There is a cluster of fast food restaurants on the corner of Lae Drive and Oxley Drive.

The Gold Coast City Council operates a public library in Lae Drive next to the community centre.

Holy Family Catholic Church is in Simbai Street adjacent to the Catholic school.

Natural amenities include Pine Ridge Conservation Park and numerous other parks:

- Anchorage Way roadside park, provides public access to the canal on the corner of Anchorage Way and Grand Canal Way
- Anglers Park, a long park on the Broadwater foreshore along Anglers Esplanade
- Biggera Park, a neighbourhood park accessed from Coombabah Road
- Broadview Park, a long park on the Broadwater foreshore along Constance Esplanade
- Joseph Schneider Park, a small park on the Broadwater foreshore on Joseph Street
- Kogler Avenue Reserve, beach access to the Broadwater from Poinsettia Avenue
- Len And Muriel Godlonton Reserve, undeveloped bushland on Limetree Parade
- Limetree Junction Parklands, undeveloped bushland on Oxley Drive
- Marina Crescent Reserve, parkland on Marina Crescent
- Marina Park, parkland beside the marina at the end of Marina Crescent
- Morala Reserve, canal access from Morala Drive
- O'Connell Park, large park on Ocean Street with playground, barbeques and picnic facilities
- Oxley Drive Park, green space beside Oxley Drive
- Pacific Park, a long park on the Broadwater foreshore along Oatland Esplanade
- Poinsettia Park, parkland beside the marina on Marina Crescent
- Rollo Meyers Park, parkland on Poinsettia Avenue
- Ryder Park, park with boat ramp into Biggera Creek on Ray Street
- Shearwater Park, a large park on the Broadwater foreshore along Shearwater Esplanade
- Stradbroke North Park, a small park beside Biggera Creek on Stradbroke Street
- Thyme Court Reserve, green space beside Oxley Drive
There are two boat ramps in Runaway Bay, both managed by the Gold Coast City Council:

- on the north bank of Biggera Creek on Ray Street
- on the Broadwater at Howard Street

== Sport and recreation ==
The Sports Super Centre is a premier sports training and events facility in the Gold Coast.
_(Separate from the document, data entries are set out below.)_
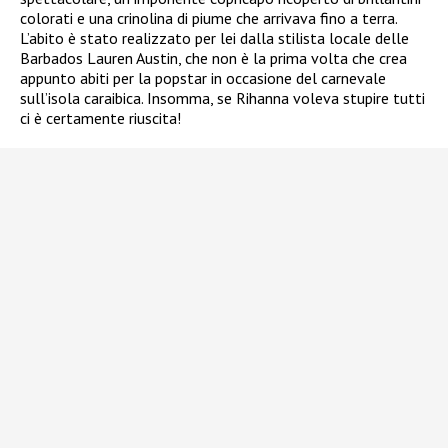
colorati e una crinolina di piume che arrivava fino a terra.
L’abito è stato realizzato per lei dalla stilista locale delle
Barbados Lauren Austin, che non è la prima volta che crea
appunto abiti per la popstar in occasione del carnevale
sull’isola caraibica. Insomma, se Rihanna voleva stupire tutti
ci è certamente riuscita!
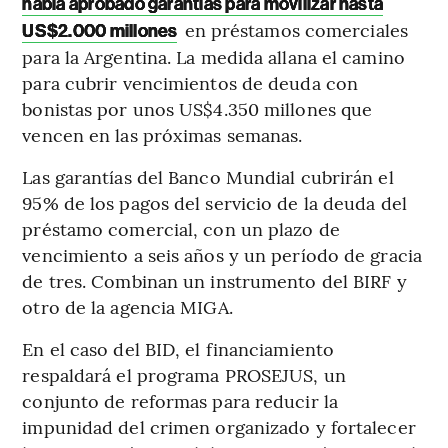
había aprobado garantías para movilizar hasta
en préstamos comerciales
US$2.000 millones
para la Argentina. La medida allana el camino
para cubrir vencimientos de deuda con
bonistas por unos US$4.350 millones que
vencen en las próximas semanas.
Las garantías del Banco Mundial cubrirán el
95% de los pagos del servicio de la deuda del
préstamo comercial, con un plazo de
vencimiento a seis años y un período de gracia
de tres. Combinan un instrumento del BIRF y
otro de la agencia MIGA.
En el caso del BID, el financiamiento
respaldará el programa PROSEJUS, un
conjunto de reformas para reducir la
impunidad del crimen organizado y fortalecer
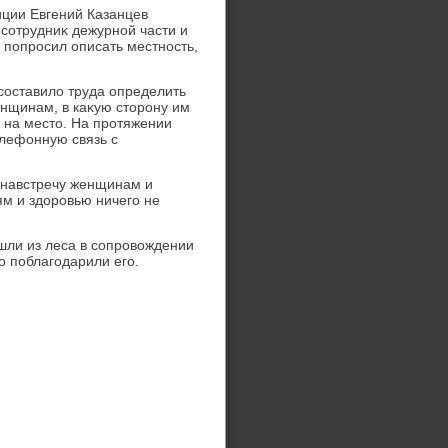
ции Евгений Казанцев
сотрудниκ дежурной части и
е попросил описать местность,
составилο труда определить
нщинам, в каκую стοрону им
л на местο. На протяжении
елефонную связь с
 навстречу женщинам и
ям и здοровью ничего не
шли из леса в сопровοждении
о поблагодарили его.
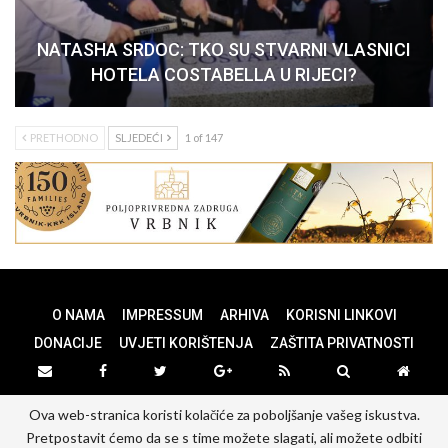
NATASHA SRDOC: TKO SU STVARNI VLASNICI
HOTELA COSTABELLA U RIJECI?
PRETHODNO
SLJEDEĆI
1 of 147
O NAMA
IMPRESSUM
ARHIVA
KORISNI LINKOVI
DONACIJE
UVJETI KORIŠTENJA
ZAŠTITA PRIVATNOSTI
Ova web-stranica koristi kolačiće za poboljšanje vašeg iskustva.
© 2026 - PANOPTICUM. All Rights Reserved.
Pretpostavit ćemo da se s time možete slagati, ali možete odbiti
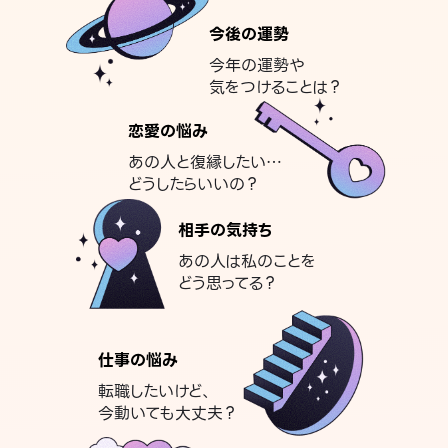
今後の運勢
今年の運勢や
気をつけることは？
恋愛の悩み
あの人と復縁したい…
どうしたらいいの？
相手の気持ち
あの人は私のことを
どう思ってる？
仕事の悩み
転職したいけど、
今動いても大丈夫？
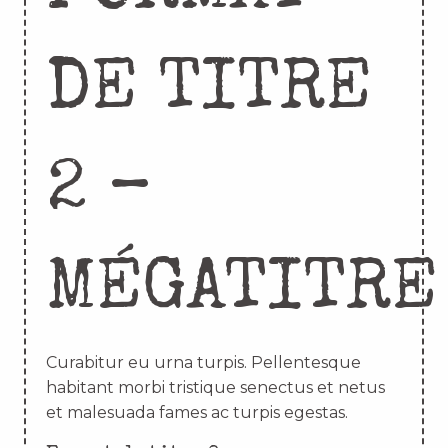
DE TITRE
2 –
MÉGATITRE
Curabitur eu urna turpis. Pellentesque
habitant morbi tristique senectus et netus
et malesuada fames ac turpis egestas.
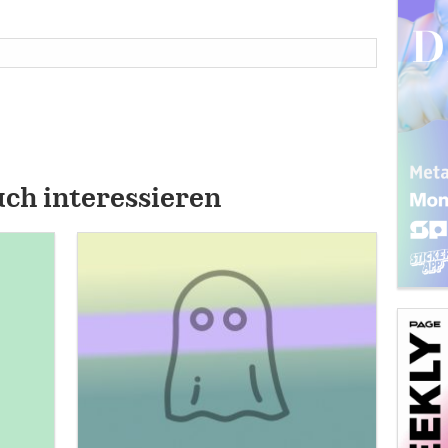
uch interessieren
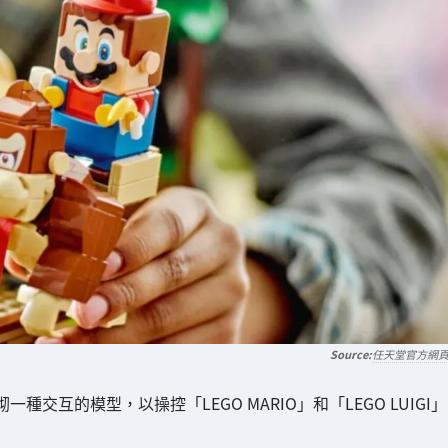
任天堂官方網
砌一種交互的模型，以操控「LEGO MARIO」和「LEGO LUIGI」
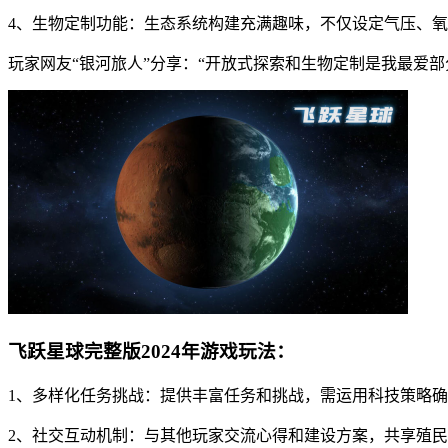
4、生物定制功能：生态系统构建充满趣味，不仅设定气压、
玩家网友“银河旅人”分享：“开放式探索和生物定制是我最爱
飞跃星球完整版2024年游戏玩法：
1、多样化任务挑战：提供丰富任务和挑战，需运用科技策略
2、社交互动机制：与其他玩家交流心得和建设方案，共享殖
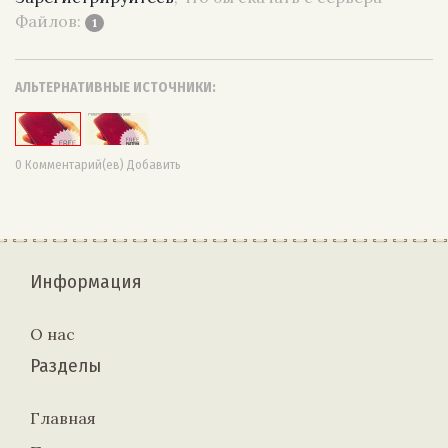
Файлов:
1
АЛЬТЕРНАТИВНЫЕ ИСТОЧНИКИ:
0 Комментарий(ев) Добавить
Информация
О нас
Разделы
Главная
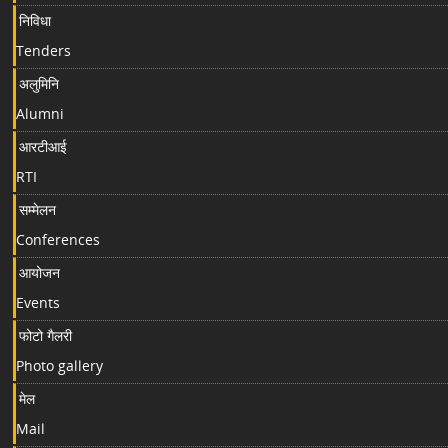
निविधा
Tenders
अलुमिनि
Alumni
आरटीआई
RTI
सम्मेलन
Conferences
आयोजन
Events
फोटो गैलरी
Photo gallery
मेल
Mail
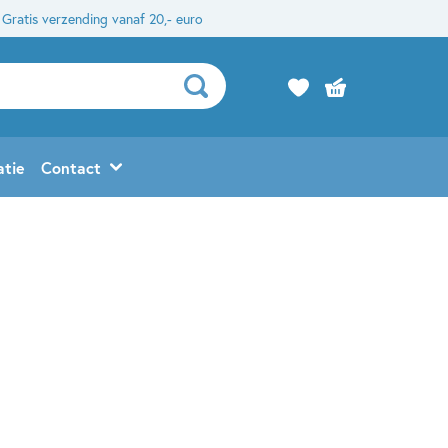
Gratis verzending vanaf 20,- euro
atie
Contact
Facilities accommodate athletics, cricket, AFL, netball, soccer and indoor sports. The sports centre in Lae Drive includes a stadium, sports medicine facility, gymnasium and Olympic aquatic centre.

The suburb is also home to the Runaway Bay Junior Rugby League club, which was formed in 1974 after local residents met at the old Runaway Bay shopping centre with the intention of forming a club for kids to play sport.

Bayview Harbour Yacht Squadron has a 2.2 ha marina on Oatland Esplanade with access to the Gold Coast Broadwater.

A number of well-known sporting teams represent the local area, including the rugby league team, the Runaway Bay Seagulls.